On 22 March 1948, under the title ‘Partition No Solution’, it wrote: ‘Partition in Palestine, as in Ireland, had its foundation in a trick. British statesmen made contradictory promises to Jews and Arabs in Palestine and to Nationalists and Orangemen in Ireland. To keep the promises made to one side meant that the other side was to be betrayed.’ (These editorials were not unconnected with the fact that its founder and hero De Valera, having lost power in the general election of February, was embarking in March 1948 on the first stage of his Anti-Partition World Tour, to last until 1951 – a futile effort to pressurise Great Britain into returning Ireland’s ‘fourth green field’.)

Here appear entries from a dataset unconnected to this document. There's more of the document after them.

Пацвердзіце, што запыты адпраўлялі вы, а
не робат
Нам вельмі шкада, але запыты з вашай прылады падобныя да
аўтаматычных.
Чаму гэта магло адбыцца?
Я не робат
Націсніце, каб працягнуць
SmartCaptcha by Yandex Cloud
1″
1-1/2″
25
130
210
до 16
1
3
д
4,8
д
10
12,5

Finally, The Irish Times, whose news coverage was probably the best of the three but which carried little editorial comment and made no parallels with Irish affairs, aligned itself with majority pro-Arab British thinking of the time: ‘[The UNGA partition decision] was a direct blow in the face not merely of the Palestinian Arabs, but of all the Moslem states of the Middle East. The inevitable result has been what amounts to an Arab revolt.’ (10 January 1948).